Find Pluto's year length using Kepler's third law.

[D.J Falcon]

Homework Statement

Pluto is 40 times further from the Sun than we are. How long is a year on Pluto? (Use Kepler's third law.)

Homework Equations

4∏^2/Gm=T^2/r^3

The Attempt at a Solution

Te^2(Earth period)=x*r^3

Tp^2(Pluto period)=x*(40r)^3


I don't know what to do exactly from here. I'm not even entirely sure that I'm going about this the right way.

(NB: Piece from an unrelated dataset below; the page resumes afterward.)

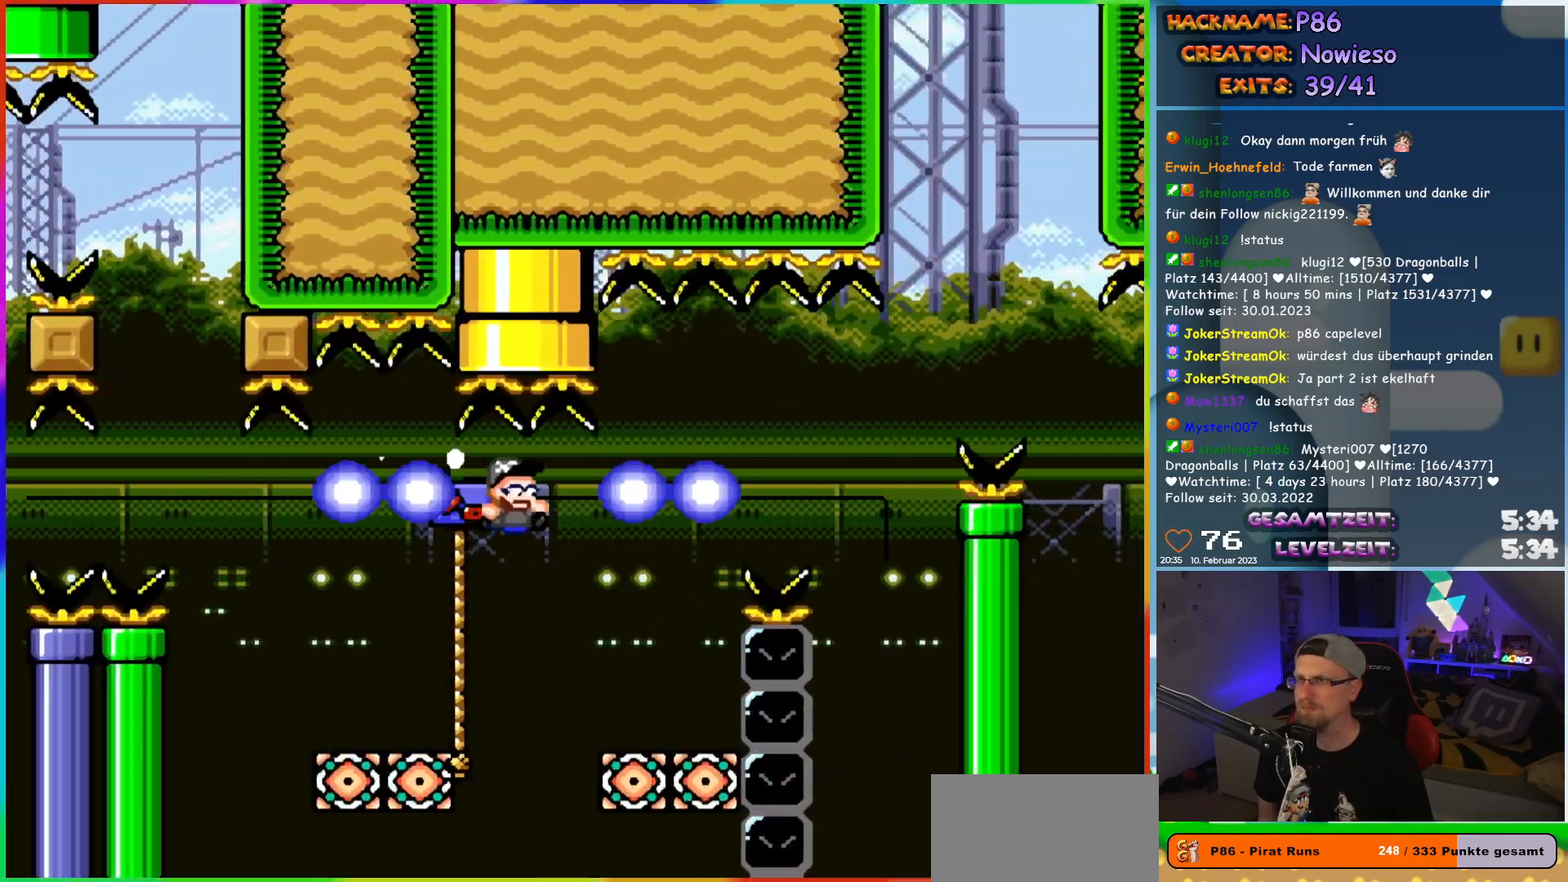
{"buttons": ["Y", "DPAD_DOWN"], "events": [[33, "DPAD_RIGHT", "up"], [33, "DPAD_UP", "down"], [50, "DPAD_LEFT", "down"], [200, "B", "up"], [300, "DPAD_UP", "up"], [350, "DPAD_DOWN", "down"], [367, "DPAD_LEFT", "up"]]}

Any help would be appreciated.

 

[estro]

Hint: For every planet [which goes around the sun] in our solar system R^3/T^2=constant.
Why?

 

[D.J Falcon]

Hint: For every planet [which goes around the sun] in our solar system R^3/T^2=constant.
Why?

I've already made x a constant (T^2/r^3), in the attempt at a solution. I just don't realize what to do from there.

 

[estro]

I don't know what you mean by:

I've already made x a constant (T^2/r^3), in the attempt at a solution.
...

First of all you need to understand why for every planet which goes around the same star R^3/T^2 is constant.
Then don't forget what you already know about the difference in R between Earth and Pluto.

I'm already gave you the answer, actually...

 

[Nickie]

To find Pluto's year length using Kepler's third law, we can use the equation T^2 = (4π^2/GM) * r^3, where T is the period (year length), G is the gravitational constant, M is the mass of the central body (in this case, the Sun), and r is the distance between the two bodies (in this case, Pluto's distance from the Sun). We can rearrange this equation to solve for T, giving us T = √[(4π^2/GM) * r^3]. Since we are given that Pluto is 40 times further from the Sun than Earth, we can substitute 40r for r in the equation. This gives us T = √[(4π^2/GM) * (40r)^3]. We can simplify this further by substituting the values for G and M, giving us T = √[(4π^2/6.67x10^-11 * 1.99x10^30) * (40r)^3]. We can then use a calculator to solve for T, which gives us a year length of approximately 248 Earth years. Therefore, a year on Pluto is roughly 248 Earth years.